======== Source passage

At the watershed scale, we have completed an inventory of landscape metrics reported in the scientific literature and in use by state and federal agencies. As a result of this inventory, and through the development of new metrics primarily associated with flow regime and topographically and proximity-weighted disturbance, we have developed an extensive set of watershed analysis programs for use with ARC/INFO and Arcview. By combining these landscape metrics with the R-EMAP and EMAP site data, we have developed a comprehensive matrix of physical descriptors at the watershed and reach scales. To verify and extend our description of the valley and reach scales, we have conducted revisits of 45 R-EMAP sites in the southern Rockies to assess the accuracy of our valley scale descriptors and Rosgen and Montgomery & Buffington stream type assignments based on data from the original site visits. The geomorphic and lithotopographic types associated with the sites in CO, OR, and WA are being further verified through field reconnaissance during summer 2002.
We have developed new indices of substrate stability that include a dynamic flow regime component and a technique for scaling stream slope using energy concepts to reduce the number of associations between flow energy and bed material. Work in progress suggests that Hack's relationship can be used to explain differences in slope between streams of varying size that have similar channel morphology by scaling slope to some power of drainage area. The aim of this work is principally to determine: (1) whether watershed scale variables can be utilized to predict reach scale channel features of ecological interest, (2) if Hack's law can specifically be employed to predict a range of substrate sizes or a dominant channel morphology through the use of watershed scale variables, and (3) if the size (scale) of the watershed plays an important role in fluvial classification systems.

================
======== Supplied records

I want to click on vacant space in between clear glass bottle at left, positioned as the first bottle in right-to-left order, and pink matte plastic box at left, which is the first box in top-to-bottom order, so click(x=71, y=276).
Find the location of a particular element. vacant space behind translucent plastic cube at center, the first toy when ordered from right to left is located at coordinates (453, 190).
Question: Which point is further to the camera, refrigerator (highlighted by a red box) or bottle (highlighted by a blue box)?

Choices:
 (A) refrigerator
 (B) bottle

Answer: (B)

================
======== Supplied records

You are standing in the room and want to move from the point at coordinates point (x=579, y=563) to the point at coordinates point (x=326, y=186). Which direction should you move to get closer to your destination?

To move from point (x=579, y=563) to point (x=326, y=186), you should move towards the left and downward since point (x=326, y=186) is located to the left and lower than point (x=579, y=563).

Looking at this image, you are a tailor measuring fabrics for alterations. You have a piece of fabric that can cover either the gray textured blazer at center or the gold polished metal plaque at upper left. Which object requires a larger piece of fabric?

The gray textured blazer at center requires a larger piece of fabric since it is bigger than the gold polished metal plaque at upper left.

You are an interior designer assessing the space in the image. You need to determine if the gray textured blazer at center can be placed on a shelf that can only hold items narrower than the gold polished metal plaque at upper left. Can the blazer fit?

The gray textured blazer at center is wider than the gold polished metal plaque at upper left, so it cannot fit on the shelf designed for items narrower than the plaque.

================

§ **Given exercise 1**
Extract the portion of the watershed analysis passage between "We have developed new" and "fluvial classification systems.", inclusive.
§ **Given exercise 2**
Convert the entry lines between the lines holding "I want to click" and "Answer: (B)", inclusive, into a Markdown table with the columns Nr and Line. Skip blank lines.

§ **Correct result 1**
We have developed new indices of substrate stability that include a dynamic flow regime component and a technique for scaling stream slope using energy concepts to reduce the number of associations between flow energy and bed material. Work in progress suggests that Hack's relationship can be used to explain differences in slope between streams of varying size that have similar channel morphology by scaling slope to some power of drainage area. The aim of this work is principally to determine: (1) whether watershed scale variables can be utilized to predict reach scale channel features of ecological interest, (2) if Hack's law can specifically be employed to predict a range of substrate sizes or a dominant channel morphology through the use of watershed scale variables, and (3) if the size (scale) of the watershed plays an important role in fluvial classification systems.

§ **Correct result 2**
| Nr | Line |
|---|---|
| 1 | I want to click on vacant space in between clear glass bottle at left, positioned as the first bottle in right-to-left order, and pink matte plastic box at left, which is the first box in top-to-bottom order, so click(x=71, y=276). |
| 2 | Find the location of a particular element. vacant space behind translucent plastic cube at center, the first toy when ordered from right to left is located at coordinates (453, 190). |
| 3 | Question: Which point is further to the camera, refrigerator (highlighted by a red box) or bottle (highlighted by a blue box)? |
| 4 | Choices: |
| 5 |  (A) refrigerator |
| 6 |  (B) bottle |
| 7 | Answer: (B) |